- _Records_:
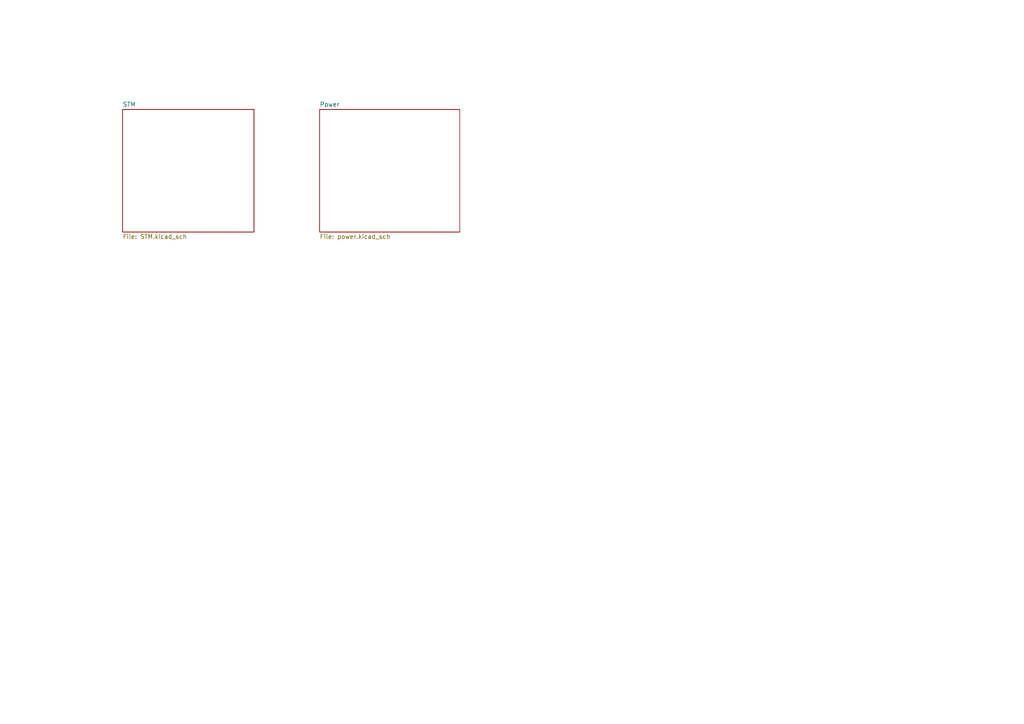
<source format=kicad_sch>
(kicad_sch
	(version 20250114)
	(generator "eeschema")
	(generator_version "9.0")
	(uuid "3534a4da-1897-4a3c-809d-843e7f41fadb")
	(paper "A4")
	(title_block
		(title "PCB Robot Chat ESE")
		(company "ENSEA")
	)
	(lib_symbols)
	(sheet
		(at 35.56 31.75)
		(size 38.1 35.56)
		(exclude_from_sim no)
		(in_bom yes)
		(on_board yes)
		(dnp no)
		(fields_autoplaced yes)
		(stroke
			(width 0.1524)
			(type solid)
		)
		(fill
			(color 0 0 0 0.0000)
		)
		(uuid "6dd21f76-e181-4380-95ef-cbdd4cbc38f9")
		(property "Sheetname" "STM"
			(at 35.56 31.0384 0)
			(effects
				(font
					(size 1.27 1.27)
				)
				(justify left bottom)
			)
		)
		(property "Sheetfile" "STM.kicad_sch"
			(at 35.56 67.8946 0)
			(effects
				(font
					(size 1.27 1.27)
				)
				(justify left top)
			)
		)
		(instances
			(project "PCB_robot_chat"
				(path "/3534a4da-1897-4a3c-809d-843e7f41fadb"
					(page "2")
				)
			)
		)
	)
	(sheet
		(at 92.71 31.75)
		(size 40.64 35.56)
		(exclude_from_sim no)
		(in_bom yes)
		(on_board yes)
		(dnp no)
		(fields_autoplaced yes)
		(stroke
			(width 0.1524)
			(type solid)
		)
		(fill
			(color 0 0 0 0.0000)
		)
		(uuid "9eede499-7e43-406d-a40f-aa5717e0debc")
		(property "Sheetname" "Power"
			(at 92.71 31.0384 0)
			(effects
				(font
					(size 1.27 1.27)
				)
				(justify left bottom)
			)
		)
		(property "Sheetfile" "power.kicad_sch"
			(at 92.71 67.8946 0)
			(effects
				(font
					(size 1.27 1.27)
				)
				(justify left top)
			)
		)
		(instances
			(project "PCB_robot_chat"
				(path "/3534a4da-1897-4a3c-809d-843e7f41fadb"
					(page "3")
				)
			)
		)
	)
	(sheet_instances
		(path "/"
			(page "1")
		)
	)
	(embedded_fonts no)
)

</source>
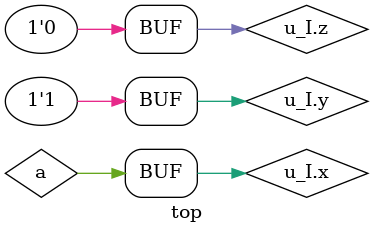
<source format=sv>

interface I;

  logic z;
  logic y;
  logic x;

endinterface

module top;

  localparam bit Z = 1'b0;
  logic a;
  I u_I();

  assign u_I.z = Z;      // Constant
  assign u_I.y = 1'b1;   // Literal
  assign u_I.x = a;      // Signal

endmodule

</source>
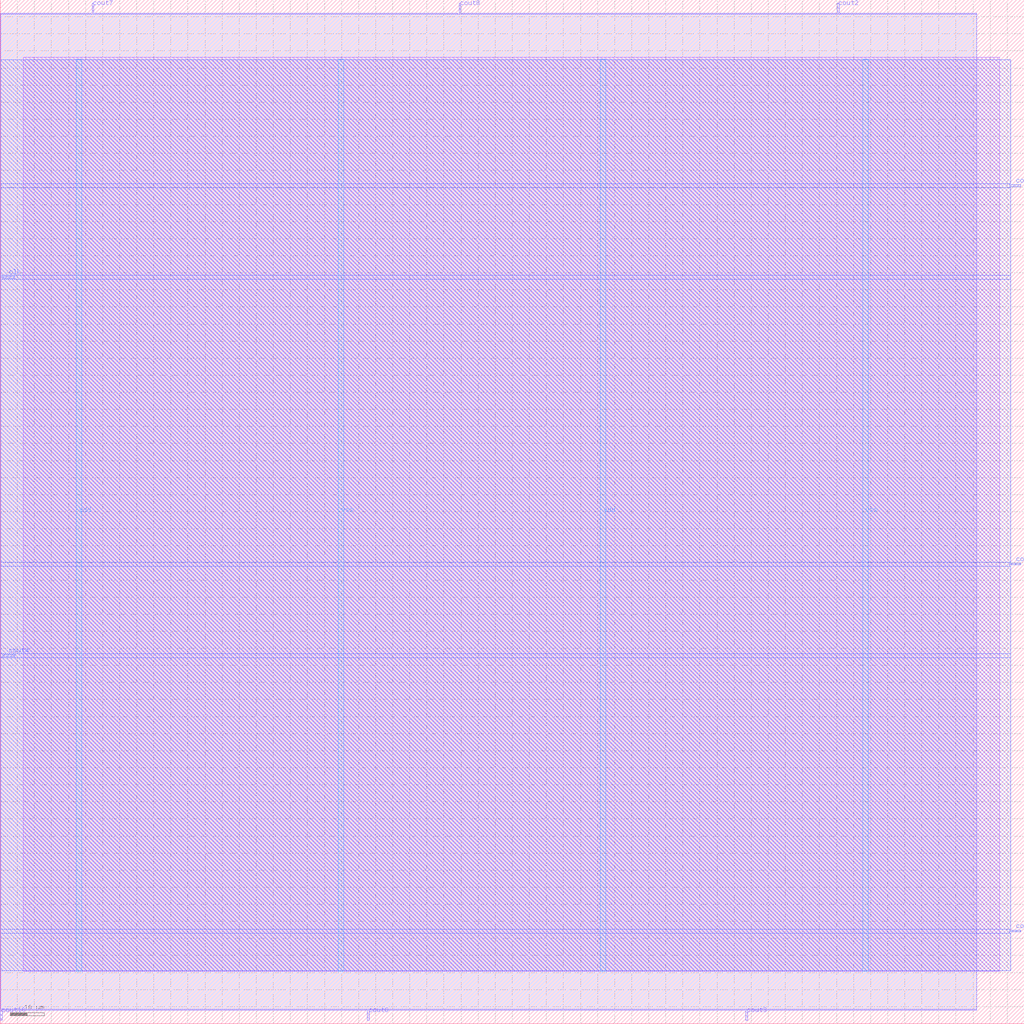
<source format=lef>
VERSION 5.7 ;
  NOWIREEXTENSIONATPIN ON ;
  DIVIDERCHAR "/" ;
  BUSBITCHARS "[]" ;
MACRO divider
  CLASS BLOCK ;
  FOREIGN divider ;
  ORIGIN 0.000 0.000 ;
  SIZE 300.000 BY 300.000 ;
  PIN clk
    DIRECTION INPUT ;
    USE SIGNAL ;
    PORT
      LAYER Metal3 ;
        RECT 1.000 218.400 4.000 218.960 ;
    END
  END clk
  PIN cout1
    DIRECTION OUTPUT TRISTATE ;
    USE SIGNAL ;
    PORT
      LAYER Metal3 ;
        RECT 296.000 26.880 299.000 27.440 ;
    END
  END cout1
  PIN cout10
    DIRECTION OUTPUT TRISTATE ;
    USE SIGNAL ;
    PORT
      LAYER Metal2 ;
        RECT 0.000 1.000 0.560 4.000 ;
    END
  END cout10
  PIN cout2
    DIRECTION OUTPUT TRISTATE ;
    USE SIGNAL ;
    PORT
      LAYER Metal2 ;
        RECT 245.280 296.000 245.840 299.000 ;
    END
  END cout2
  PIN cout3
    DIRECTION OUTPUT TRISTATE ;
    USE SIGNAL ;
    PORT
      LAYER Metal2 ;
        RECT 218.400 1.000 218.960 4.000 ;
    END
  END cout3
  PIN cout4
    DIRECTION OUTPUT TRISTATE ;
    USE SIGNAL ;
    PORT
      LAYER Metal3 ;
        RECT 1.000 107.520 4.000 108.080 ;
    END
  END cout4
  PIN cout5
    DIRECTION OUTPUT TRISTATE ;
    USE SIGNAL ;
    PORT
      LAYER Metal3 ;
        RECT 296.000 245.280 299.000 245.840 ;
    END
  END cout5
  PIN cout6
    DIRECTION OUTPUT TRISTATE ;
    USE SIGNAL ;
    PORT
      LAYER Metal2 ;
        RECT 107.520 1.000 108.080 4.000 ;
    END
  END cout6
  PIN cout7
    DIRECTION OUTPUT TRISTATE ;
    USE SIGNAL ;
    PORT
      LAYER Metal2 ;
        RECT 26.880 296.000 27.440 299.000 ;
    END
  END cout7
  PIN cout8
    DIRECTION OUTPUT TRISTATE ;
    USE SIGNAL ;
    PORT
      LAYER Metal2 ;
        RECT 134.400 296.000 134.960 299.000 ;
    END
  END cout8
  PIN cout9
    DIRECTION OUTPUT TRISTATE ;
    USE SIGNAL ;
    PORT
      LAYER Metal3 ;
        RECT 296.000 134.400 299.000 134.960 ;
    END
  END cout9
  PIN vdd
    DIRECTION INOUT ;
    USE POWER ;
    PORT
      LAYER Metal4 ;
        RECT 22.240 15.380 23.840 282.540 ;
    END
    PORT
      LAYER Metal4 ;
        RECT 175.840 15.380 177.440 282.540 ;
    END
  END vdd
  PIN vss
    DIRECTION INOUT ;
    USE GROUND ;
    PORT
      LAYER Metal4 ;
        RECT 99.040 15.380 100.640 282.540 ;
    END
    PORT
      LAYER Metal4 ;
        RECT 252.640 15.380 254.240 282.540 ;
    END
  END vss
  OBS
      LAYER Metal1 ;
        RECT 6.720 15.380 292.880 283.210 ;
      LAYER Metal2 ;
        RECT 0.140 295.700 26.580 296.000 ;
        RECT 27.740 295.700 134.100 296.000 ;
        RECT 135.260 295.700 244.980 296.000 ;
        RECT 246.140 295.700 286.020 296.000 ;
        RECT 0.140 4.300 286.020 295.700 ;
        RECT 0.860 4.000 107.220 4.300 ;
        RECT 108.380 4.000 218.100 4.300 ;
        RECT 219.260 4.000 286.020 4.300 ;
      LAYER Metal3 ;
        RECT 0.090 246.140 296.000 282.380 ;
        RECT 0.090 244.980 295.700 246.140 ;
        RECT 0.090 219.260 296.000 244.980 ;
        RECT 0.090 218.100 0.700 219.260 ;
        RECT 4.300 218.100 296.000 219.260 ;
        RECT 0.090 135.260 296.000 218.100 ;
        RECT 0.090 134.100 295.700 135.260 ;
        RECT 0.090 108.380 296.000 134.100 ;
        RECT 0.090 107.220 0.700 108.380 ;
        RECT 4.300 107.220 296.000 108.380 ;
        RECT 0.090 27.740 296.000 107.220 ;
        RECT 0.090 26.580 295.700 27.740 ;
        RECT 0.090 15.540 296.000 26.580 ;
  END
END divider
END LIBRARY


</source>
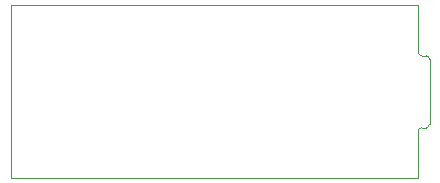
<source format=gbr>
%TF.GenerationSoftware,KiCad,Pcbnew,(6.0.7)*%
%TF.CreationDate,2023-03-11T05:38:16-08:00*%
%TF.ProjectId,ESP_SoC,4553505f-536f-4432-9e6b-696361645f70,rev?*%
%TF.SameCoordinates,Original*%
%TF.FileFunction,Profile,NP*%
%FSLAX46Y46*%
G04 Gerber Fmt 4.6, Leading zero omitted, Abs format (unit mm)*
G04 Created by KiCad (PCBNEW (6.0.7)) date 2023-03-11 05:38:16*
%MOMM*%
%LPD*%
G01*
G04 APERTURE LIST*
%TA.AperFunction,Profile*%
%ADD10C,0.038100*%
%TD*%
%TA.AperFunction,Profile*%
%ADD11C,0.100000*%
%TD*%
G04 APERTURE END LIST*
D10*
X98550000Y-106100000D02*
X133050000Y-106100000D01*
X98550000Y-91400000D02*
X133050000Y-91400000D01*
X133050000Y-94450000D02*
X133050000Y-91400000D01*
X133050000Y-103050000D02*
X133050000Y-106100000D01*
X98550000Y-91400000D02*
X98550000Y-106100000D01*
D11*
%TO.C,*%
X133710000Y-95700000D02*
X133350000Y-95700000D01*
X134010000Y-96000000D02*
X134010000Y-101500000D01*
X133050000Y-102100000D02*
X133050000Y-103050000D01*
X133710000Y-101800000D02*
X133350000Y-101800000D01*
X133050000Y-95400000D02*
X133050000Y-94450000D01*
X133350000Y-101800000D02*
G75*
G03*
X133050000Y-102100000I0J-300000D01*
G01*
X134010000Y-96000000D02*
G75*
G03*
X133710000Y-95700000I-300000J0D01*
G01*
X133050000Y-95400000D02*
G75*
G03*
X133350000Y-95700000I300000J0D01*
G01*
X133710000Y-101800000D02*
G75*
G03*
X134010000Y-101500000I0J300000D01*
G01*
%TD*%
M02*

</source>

- _Required work_: Repeat word for word the lines above, from the first entry through the line containing "<source format=lef>", with both ends kept and the pictures dropped.

- _Result_:
<source format=kicad_sch>
(kicad_sch
	(version 20250114)
	(generator "eeschema")
	(generator_version "9.0")
	(uuid "3534a4da-1897-4a3c-809d-843e7f41fadb")
	(paper "A4")
	(title_block
		(title "PCB Robot Chat ESE")
		(company "ENSEA")
	)
	(lib_symbols)
	(sheet
		(at 35.56 31.75)
		(size 38.1 35.56)
		(exclude_from_sim no)
		(in_bom yes)
		(on_board yes)
		(dnp no)
		(fields_autoplaced yes)
		(stroke
			(width 0.1524)
			(type solid)
		)
		(fill
			(color 0 0 0 0.0000)
		)
		(uuid "6dd21f76-e181-4380-95ef-cbdd4cbc38f9")
		(property "Sheetname" "STM"
			(at 35.56 31.0384 0)
			(effects
				(font
					(size 1.27 1.27)
				)
				(justify left bottom)
			)
		)
		(property "Sheetfile" "STM.kicad_sch"
			(at 35.56 67.8946 0)
			(effects
				(font
					(size 1.27 1.27)
				)
				(justify left top)
			)
		)
		(instances
			(project "PCB_robot_chat"
				(path "/3534a4da-1897-4a3c-809d-843e7f41fadb"
					(page "2")
				)
			)
		)
	)
	(sheet
		(at 92.71 31.75)
		(size 40.64 35.56)
		(exclude_from_sim no)
		(in_bom yes)
		(on_board yes)
		(dnp no)
		(fields_autoplaced yes)
		(stroke
			(width 0.1524)
			(type solid)
		)
		(fill
			(color 0 0 0 0.0000)
		)
		(uuid "9eede499-7e43-406d-a40f-aa5717e0debc")
		(property "Sheetname" "Power"
			(at 92.71 31.0384 0)
			(effects
				(font
					(size 1.27 1.27)
				)
				(justify left bottom)
			)
		)
		(property "Sheetfile" "power.kicad_sch"
			(at 92.71 67.8946 0)
			(effects
				(font
					(size 1.27 1.27)
				)
				(justify left top)
			)
		)
		(instances
			(project "PCB_robot_chat"
				(path "/3534a4da-1897-4a3c-809d-843e7f41fadb"
					(page "3")
				)
			)
		)
	)
	(sheet_instances
		(path "/"
			(page "1")
		)
	)
	(embedded_fonts no)
)

</source>
<source format=sv>

interface I;

  logic z;
  logic y;
  logic x;

endinterface

module top;

  localparam bit Z = 1'b0;
  logic a;
  I u_I();

  assign u_I.z = Z;      // Constant
  assign u_I.y = 1'b1;   // Literal
  assign u_I.x = a;      // Signal

endmodule

</source>
<source format=lef>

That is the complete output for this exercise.